Holidaymakers booking hotels, package or all-inclusive holidays in Marbella on the Costa del Sol are drawn by its combination of sun, sand and surf, as it has 17 miles of coastline divided into 24 beaches. But the town itself has a historic centre, with several museums, and it hosts a number of festivals every year. Here are eight of the top cultural activities to do on holidays to Marbella.
View the best of Spanish graphic art
Visit the Contemporary Spanish Engraving Museum that opened in 1992 and includes work by Picasso, Míró, Dalí and other Spanish artists such as Tápies, plus the El Paso Group that includes Rafael Canogar and Manolo Minares. The museum, which is located in the old town, also showcases etchings, aquatints and lithographs and has an exhibition hall designed for teaching engraving.
View Latin American art
Another museum worth seeing is the Ralli Museum, which is dedicated primarily to Latin American art. The venue, which opened in 2000, is located between Marbella and Puerto Banús and houses a large collection of works by Latin American artists who were influenced by European art, as well as some European artists.
It includes work by contemporary artists such as Oscar Arcila, Alicia Carletti, Carmino Nino and Herman Braun-Vega. It also has sculpture and paintings by Miró, Salvador Dalí, Picasso, Chagall, Eduardo Soranio and Henry Moore.
Catch a film
The Cine Club in Marbella screens films in their original language every Wednesday and Thursday. There is also a cinema in neighbouring Puerto Banús, the Cine Gran Marbella, which shows all the latest films in Spanish and English. There are seven cinemas in all around the Marbella area.
See a show
Marbella is home to two theatres; the Teatro Ciudad De Marbella and Blackbox Teatro. The former opened in 2001 and stages a varied programme, including music, dance, flamenco and opera. Every August the venue hosts the International Opera Festival Marbella and offers classic works such as Carmen, Madam Butterfly, Rigoletto and Lucia Lammermor.

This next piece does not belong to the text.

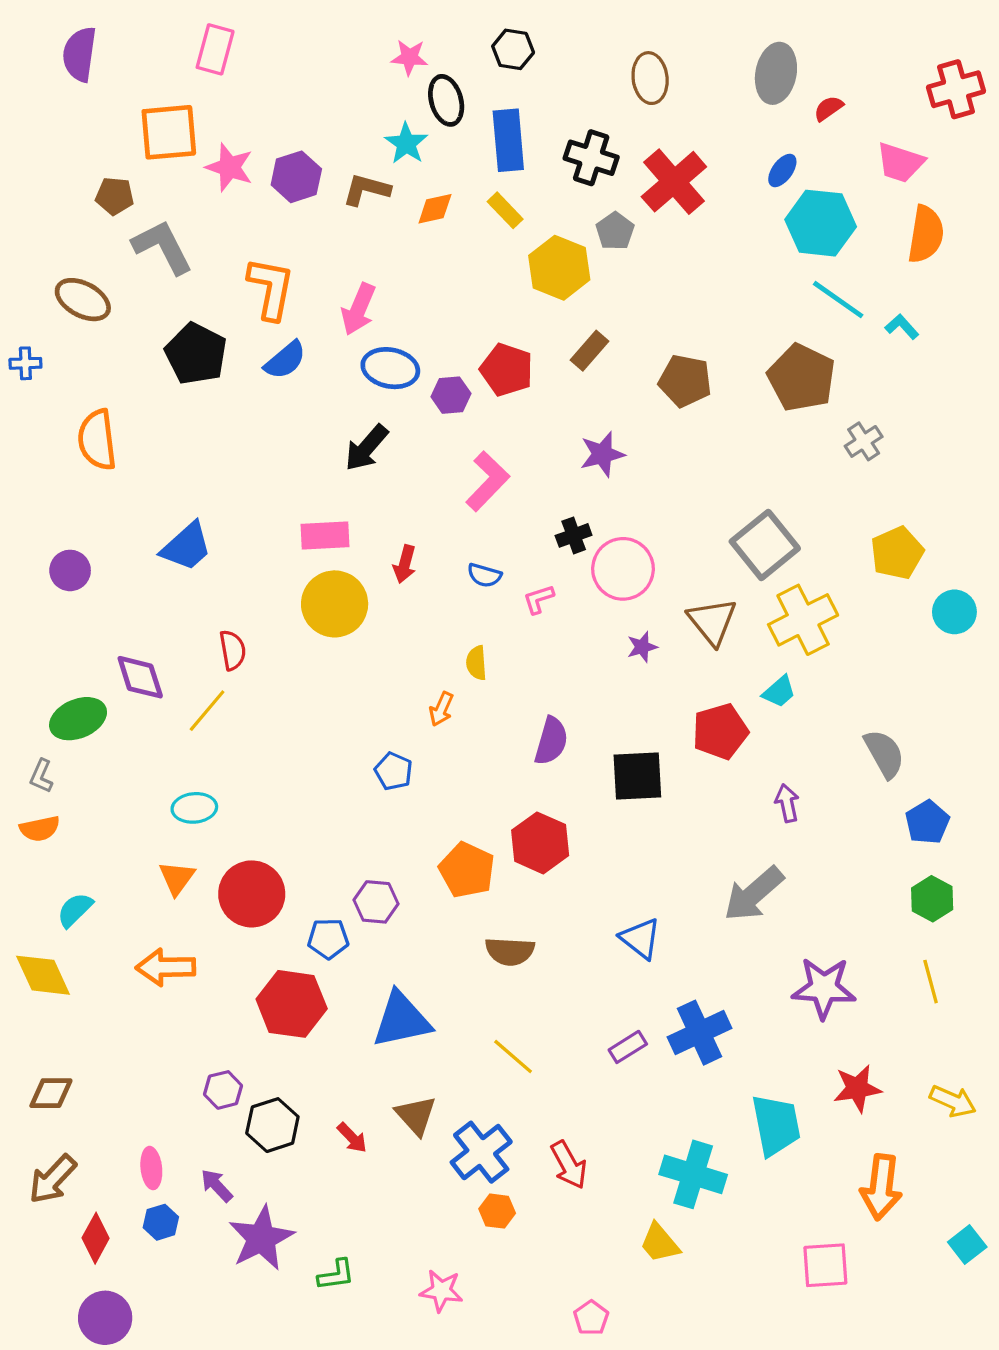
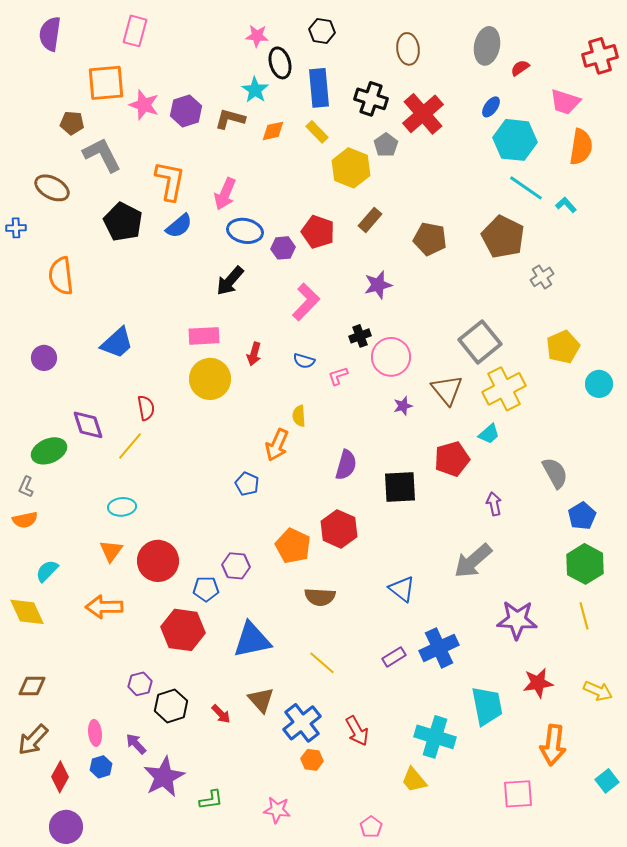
orange arrow: (441, 709) -> (277, 445), size x1.5
green hexagon: (932, 899) -> (585, 564), size x1.4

Blackbox Teatro by contrast is a small, 100-seat venue that is designed to provide a space for free creativity in theatre, dance, music and art, among others, and offers shows and classes for both children and adults in English, Spanish and German. The theatre has a small café and hosts live jazz. Blackbox is conveniently located in the centre of Marbella.
See a bullfight
It isn’t a choice that everyone booking holidays in Marbella may make, but the corrida de toros undeniably runs deep in Spanish culture, and has always fascinated native artists such as Goya and Picasso. American author Ernest Hemingway, was an aficionado of the bullfights and regularly visited the corrida in Ronda, one of the oldest bullrings in Spain, and located in a village 45 minutes drive from Marbella.
The Marbella bullring seats 9,500 spectators and bullfights take place every day at 7pm during the Saint Bernabés Festival. In the summer there are novilladas on Sunday; bullfights in which the bulls are less than four years old and the matadors are novices.
Have a dance
Marbella Reggae Festival hosts a fiesta showcasing some of the finest Jamaican and Jamaican-inspired sounds every July. The event, which is aimed at young and old, takes place on El Cable beach under the eastern Marbella arch. International acts such as Max Romeo and Buju Banton have featured and the music lasts from 5pm until the early hours.
Make a pressing engagement
Check out the Museo Cortijo de Miraflores, a cultural centre housed in what used to be a country estate. The museum has a permanent exhibition devoted to olive oil that includes an old olive press, and also stages a varying year round programme of music, exhibitions and lectures.
Dress up in traditional costume
Marbella’s feria, or fair, is held every year in the second week of June and there is a public holiday on June 11 in honour of Marbella’s patron saint Saint Bernabé. The inaugural day celebrates the Reconquista, or the recapture of Spain from its Arab rulers in 1492. On each day, from noon until the small hours of the morning, Marbella is filled with people dancing and having fun.
Festivities get underway with a fireworks display on the beach and there are tents staging shows, stalls, dance spectaculars and fair rides. If you really want to get into the spirit of things, women should wear a beautiful flamenco dress. Men have their own traditional costumes, but this really is an occasion for the ladies to dress up.